Bone sighed. “I’m sorry. We should have said something sooner.”

Gaunt added, “But I’m still unsure of the translation.”

“What about the runes on my hand?”

“I think,” Gaunt said, “they say, ‘Staraxe, Sunblade, Moonspear.’”

“Let me guess,” Joy said, her laugh gone. “The names of dragons?”

“Possibly. And the runes weave through a representation of the Great Chain, a vast construction at the heart of the isles.”

“Then that’s where I have to go.” There was something in Joy’s face recalling misty cliffs and lonely winds. “After we find Innocence.”

“You can’t go,” Snow Pine said. “You heard Gaunt. You’ll be trapped there.”

Joy raised her hand. “Maybe I’m already trapped. I have to know why that distant land chose me. Me! Teach me everything you can.”

CHAPTER 4

STORM

“Smoke,” Haytham said, peering through the brass spyglass.

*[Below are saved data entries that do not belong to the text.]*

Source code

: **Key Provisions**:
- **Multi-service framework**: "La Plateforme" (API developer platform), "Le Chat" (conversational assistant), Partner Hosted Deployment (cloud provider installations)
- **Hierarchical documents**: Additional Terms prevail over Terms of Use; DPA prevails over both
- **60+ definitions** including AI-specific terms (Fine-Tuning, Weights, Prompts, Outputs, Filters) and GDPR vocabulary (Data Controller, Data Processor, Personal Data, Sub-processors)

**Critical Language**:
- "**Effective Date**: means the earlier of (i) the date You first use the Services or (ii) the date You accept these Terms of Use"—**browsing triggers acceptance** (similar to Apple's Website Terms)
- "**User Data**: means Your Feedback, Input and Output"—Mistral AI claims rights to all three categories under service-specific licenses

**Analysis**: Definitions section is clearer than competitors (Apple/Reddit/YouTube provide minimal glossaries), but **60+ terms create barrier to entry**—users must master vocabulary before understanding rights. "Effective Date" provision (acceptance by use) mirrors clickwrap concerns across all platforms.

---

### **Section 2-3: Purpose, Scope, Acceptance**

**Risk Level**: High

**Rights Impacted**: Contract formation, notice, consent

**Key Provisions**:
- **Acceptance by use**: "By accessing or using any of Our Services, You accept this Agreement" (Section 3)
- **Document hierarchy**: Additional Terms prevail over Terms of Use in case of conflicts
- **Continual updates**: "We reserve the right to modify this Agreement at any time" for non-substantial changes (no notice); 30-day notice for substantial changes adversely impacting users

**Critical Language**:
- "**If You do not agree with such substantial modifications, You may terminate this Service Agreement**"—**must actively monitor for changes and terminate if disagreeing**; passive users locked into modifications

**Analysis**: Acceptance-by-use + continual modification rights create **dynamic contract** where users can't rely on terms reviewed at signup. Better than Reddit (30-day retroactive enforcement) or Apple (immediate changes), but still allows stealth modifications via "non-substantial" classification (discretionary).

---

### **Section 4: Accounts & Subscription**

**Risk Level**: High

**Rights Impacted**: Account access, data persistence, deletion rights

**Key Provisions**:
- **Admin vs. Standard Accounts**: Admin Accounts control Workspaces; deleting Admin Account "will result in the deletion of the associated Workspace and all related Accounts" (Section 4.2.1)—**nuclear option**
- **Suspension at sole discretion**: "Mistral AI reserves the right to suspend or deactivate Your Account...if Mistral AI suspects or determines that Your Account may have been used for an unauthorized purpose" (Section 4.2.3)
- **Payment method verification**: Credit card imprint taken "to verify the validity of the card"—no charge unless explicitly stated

They had approached the mountain city-state of Loomsberg on a sunny, clear winter’s morning, the fields and copses of trees rushing below under a bright dusting of snow. Bone had jostled with his companions for a look out the portholes, until Haytham ordered them to take turns to preserve the ger’s balance. Now he crossed his arms and rubbed his feet together beside the scornful-looking efrit. He’d been looking forward to city pleasures. And not just any city, but a wondrous place where humans, goblins, and the mountain-delven coexisted and built marvelous contraptions. Some, like the waterwheel and the windmill, could work anywhere. Others, like the steam calliope, tended to break down elsewhere, for reasons esoteric to him. Nonetheless, some of Loomsberg’s stranger wonders were both portable and able to persist for months, and he’d lain awake while
Al-Saqr
shifted in the wind, thinking of marvelous items they might buy.